• [WHAT IS NEEDED]:
Pull out each line from the records below that contains the string "qUnion".

• [DATA ROWS]:
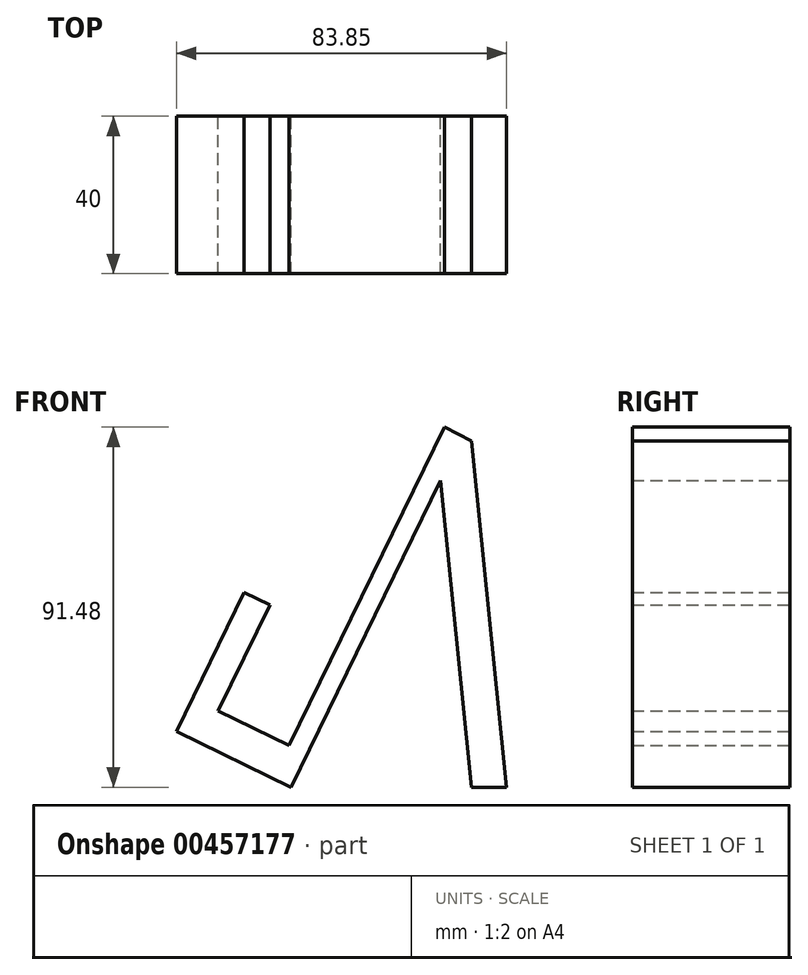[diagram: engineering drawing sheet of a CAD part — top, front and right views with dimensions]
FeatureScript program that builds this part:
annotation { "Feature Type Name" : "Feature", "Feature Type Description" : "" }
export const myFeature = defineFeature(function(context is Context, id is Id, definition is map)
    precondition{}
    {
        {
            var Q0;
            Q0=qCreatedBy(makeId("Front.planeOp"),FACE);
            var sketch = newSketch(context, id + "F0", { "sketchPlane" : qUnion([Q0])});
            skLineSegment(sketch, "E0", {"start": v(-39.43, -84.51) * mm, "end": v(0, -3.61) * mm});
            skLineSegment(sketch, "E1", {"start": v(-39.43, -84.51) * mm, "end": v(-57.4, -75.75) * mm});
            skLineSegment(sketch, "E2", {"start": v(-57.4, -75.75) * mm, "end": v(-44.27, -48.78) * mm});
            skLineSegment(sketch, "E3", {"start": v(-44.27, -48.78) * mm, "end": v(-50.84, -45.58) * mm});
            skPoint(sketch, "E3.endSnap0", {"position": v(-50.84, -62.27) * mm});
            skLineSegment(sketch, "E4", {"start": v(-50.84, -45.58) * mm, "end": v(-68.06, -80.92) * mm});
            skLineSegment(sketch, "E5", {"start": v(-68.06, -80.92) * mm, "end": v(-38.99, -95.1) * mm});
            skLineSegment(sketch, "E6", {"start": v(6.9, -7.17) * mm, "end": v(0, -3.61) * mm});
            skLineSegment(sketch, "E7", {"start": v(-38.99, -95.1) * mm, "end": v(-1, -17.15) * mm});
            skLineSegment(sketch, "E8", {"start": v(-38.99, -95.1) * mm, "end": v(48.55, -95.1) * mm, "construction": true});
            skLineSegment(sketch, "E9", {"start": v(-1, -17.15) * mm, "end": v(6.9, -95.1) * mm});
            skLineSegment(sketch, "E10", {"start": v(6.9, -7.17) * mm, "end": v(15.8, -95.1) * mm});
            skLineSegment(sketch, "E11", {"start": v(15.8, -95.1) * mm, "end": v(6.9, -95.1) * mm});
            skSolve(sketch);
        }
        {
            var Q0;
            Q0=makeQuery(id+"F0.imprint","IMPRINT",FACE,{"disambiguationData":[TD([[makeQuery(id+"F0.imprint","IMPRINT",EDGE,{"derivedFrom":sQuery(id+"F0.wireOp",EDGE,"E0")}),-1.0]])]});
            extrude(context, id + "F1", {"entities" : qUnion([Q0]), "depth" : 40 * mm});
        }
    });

--

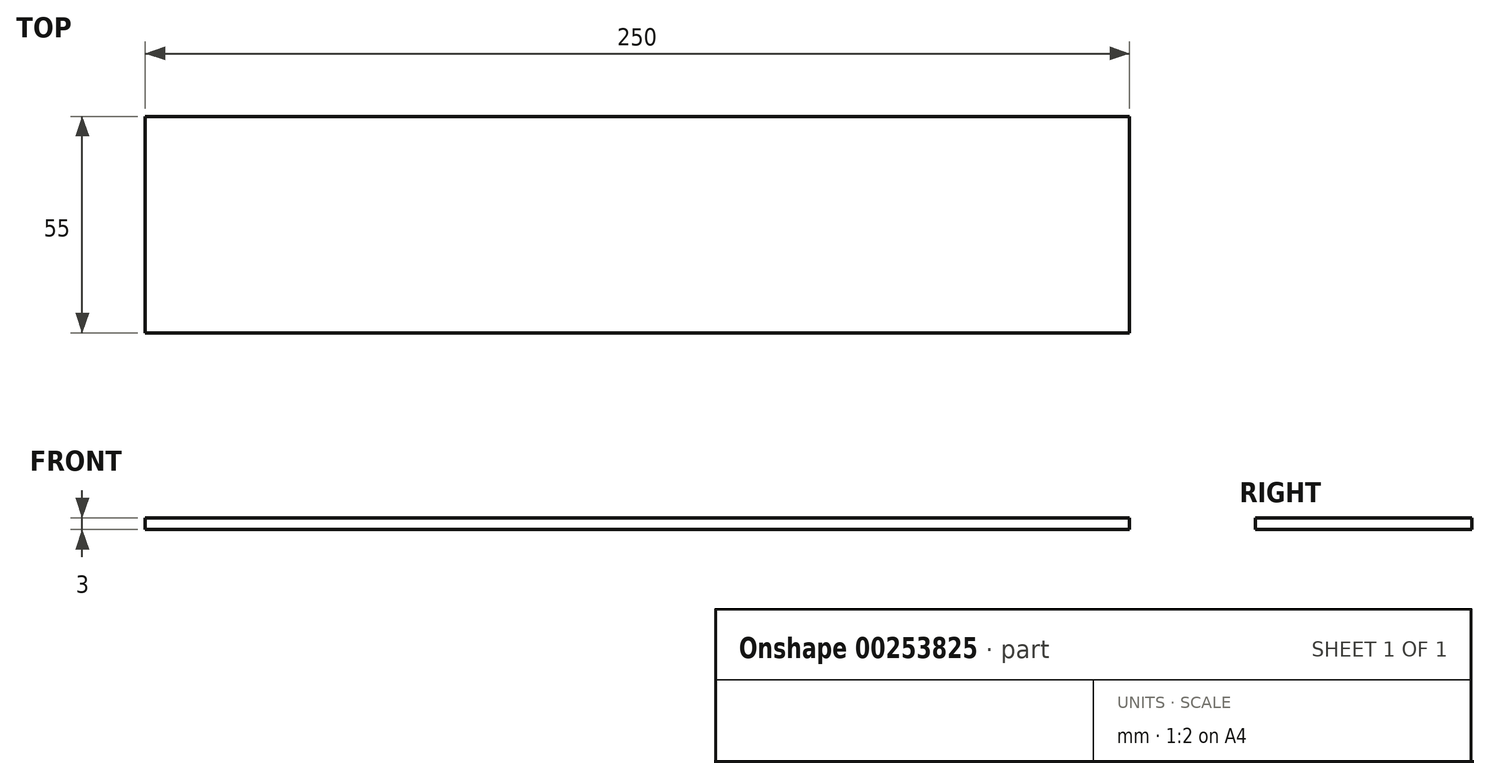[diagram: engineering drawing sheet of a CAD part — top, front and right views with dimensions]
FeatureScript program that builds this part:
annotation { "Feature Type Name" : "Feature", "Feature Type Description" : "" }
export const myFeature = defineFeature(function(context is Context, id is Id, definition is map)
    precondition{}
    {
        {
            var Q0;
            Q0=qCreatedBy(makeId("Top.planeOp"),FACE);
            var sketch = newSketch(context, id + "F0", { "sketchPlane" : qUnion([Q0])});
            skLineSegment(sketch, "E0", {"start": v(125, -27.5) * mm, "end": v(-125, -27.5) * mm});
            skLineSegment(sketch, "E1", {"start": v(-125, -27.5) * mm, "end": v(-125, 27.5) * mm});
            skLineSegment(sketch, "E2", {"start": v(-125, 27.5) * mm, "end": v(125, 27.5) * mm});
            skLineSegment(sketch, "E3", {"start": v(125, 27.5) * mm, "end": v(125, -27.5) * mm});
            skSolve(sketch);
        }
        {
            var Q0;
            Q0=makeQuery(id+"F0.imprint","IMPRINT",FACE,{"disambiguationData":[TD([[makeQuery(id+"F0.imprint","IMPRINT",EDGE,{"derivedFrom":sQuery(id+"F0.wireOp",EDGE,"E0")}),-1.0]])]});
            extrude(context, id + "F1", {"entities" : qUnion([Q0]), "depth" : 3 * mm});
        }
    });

* * *

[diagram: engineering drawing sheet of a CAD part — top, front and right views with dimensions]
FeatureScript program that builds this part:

• [FINISHED EXERCISE]:
            var sketch = newSketch(context, id + "F0", { "sketchPlane" : qUnion([Q0])});
            extrude(context, id + "F1", {"entities" : qUnion([Q0]), "depth" : 40 * mm});
            var sketch = newSketch(context, id + "F0", { "sketchPlane" : qUnion([Q0])});
            extrude(context, id + "F1", {"entities" : qUnion([Q0]), "depth" : 3 * mm});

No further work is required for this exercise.